Optimismo realista: la mentalidad clave para liderar proyectos con impacto
16 Feb
Cuando pensamos en la figura del interim manager, solemos asociarla con experiencia, capacidad de ejecución y orientación a resultados. Sin embargo, hay una cualidad menos visible que resulta decisiva en contextos de transición o transformación: el optimismo realista.
Un proyecto, especialmente cuando implica cambio, incertidumbre o presión por resultados, es un terreno donde conviven riesgos y oportunidades. El líder temporal que asume esa responsabilidad no puede permitirse ni el pesimismo paralizante ni el optimismo ingenuo. Necesita una combinación estratégica de ambos mundos: la lucidez para ver los obstáculos con claridad y la convicción profunda de que el objetivo es alcanzable.
El realismo es imprescindible. Permite analizar la situación sin filtros, identificar debilidades, anticipar resistencias y evaluar recursos disponibles. Sin este análisis honesto, cualquier planificación se convierte en una ilusión. Pero el realismo por sí solo no moviliza. Si nos quedamos únicamente en el diagnóstico de los problemas, corremos el riesgo de instalar una cultura de limitación.
Aquí es donde entra el optimismo. No hablamos de un optimismo superficial, sino de una actitud deliberada que dirige la atención hacia las posibilidades. Cuando tenemos un objetivo claro dentro de un proyecto, nuestra mente tenderá naturalmente a detectar riesgos y barreras. Es un mecanismo de protección. Sin embargo, el liderazgo efectivo requiere un esfuerzo consciente por equilibrar esa tendencia: debemos entrenarnos para ver también todas las vías que pueden conducir al éxito.
Pensar en positivo no significa ignorar los desafíos. Significa preguntarse: ¿qué sí está en nuestras manos? ¿Qué recursos no hemos explorado todavía? ¿Qué alianzas podemos activar? ¿Qué capacidades del equipo pueden potenciarse? Cada una de estas preguntas abre caminos. Y los proyectos se construyen sobre caminos, no sobre temores.
Además, la actitud del líder es contagiosa. En entornos de incertidumbre, los equipos observan constantemente el estado emocional de quien dirige. Si perciben duda permanente, se retraen. Si perciben confianza fundamentada, se comprometen. El optimismo realista genera seguridad psicológica y al mismo tiempo mantiene el foco en la acción.

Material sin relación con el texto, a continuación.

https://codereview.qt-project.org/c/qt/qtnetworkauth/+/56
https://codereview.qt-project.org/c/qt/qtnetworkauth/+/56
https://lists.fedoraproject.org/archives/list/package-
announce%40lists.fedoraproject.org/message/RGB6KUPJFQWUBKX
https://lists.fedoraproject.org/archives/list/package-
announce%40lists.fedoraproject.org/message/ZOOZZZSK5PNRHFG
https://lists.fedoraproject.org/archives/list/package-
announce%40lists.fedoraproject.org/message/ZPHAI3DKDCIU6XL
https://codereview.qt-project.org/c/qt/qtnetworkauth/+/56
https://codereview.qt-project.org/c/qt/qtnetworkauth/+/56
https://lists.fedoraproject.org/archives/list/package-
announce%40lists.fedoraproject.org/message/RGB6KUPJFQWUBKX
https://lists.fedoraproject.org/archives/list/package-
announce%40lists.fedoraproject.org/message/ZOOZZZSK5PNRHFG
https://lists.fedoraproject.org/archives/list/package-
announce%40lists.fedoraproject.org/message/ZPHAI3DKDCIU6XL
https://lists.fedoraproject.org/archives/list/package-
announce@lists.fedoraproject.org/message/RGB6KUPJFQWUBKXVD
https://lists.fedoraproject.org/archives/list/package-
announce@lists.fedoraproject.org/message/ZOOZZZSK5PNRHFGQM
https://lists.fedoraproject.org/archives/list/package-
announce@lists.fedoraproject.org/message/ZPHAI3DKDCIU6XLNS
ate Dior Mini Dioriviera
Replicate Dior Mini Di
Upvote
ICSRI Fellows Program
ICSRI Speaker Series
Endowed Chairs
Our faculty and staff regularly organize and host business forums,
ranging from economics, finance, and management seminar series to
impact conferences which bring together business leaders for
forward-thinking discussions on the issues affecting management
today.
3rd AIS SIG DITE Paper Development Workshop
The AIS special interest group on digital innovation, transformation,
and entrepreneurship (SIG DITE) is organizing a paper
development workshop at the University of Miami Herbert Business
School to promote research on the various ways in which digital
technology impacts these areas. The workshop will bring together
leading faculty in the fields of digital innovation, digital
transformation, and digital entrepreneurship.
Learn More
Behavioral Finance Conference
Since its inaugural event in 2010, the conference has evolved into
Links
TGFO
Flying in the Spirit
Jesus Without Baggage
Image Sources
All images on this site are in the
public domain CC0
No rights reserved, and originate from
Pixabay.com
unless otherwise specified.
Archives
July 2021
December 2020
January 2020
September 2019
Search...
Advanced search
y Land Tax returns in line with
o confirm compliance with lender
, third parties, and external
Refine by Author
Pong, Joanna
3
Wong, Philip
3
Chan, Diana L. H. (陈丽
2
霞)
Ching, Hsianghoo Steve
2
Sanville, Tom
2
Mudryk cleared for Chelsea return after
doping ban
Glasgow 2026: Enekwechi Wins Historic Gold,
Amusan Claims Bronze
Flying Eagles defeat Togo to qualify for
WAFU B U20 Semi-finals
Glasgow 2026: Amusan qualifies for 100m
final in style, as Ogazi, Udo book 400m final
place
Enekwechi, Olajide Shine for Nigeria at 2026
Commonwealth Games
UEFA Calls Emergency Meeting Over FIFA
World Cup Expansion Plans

Cuando definimos un objetivo, debemos sostener mentalmente la imagen de su consecución. No como un deseo abstracto, sino como una meta posible y trabajable. Esa visualización orienta decisiones, prioriza esfuerzos y refuerza la resiliencia frente a los contratiempos. Los proyectos no fracasan solo por falta de recursos; muchas veces se debilitan porque se abandona la convicción de que pueden lograrse.
Liderar un proyecto de interim management exige una mentalidad dual: realismo para diseñar la estrategia y optimismo para ejecutar con determinación. Cuando combinamos ambos enfoques, dejamos de ver únicamente los límites y empezamos a identificar las múltiples posibilidades que nos acercan al objetivo.
Porque al final, la diferencia entre un proyecto que se estanca y uno que avanza no está solo en el plan, sino en la forma en que decidimos pensar mientras lo llevamos a cabo.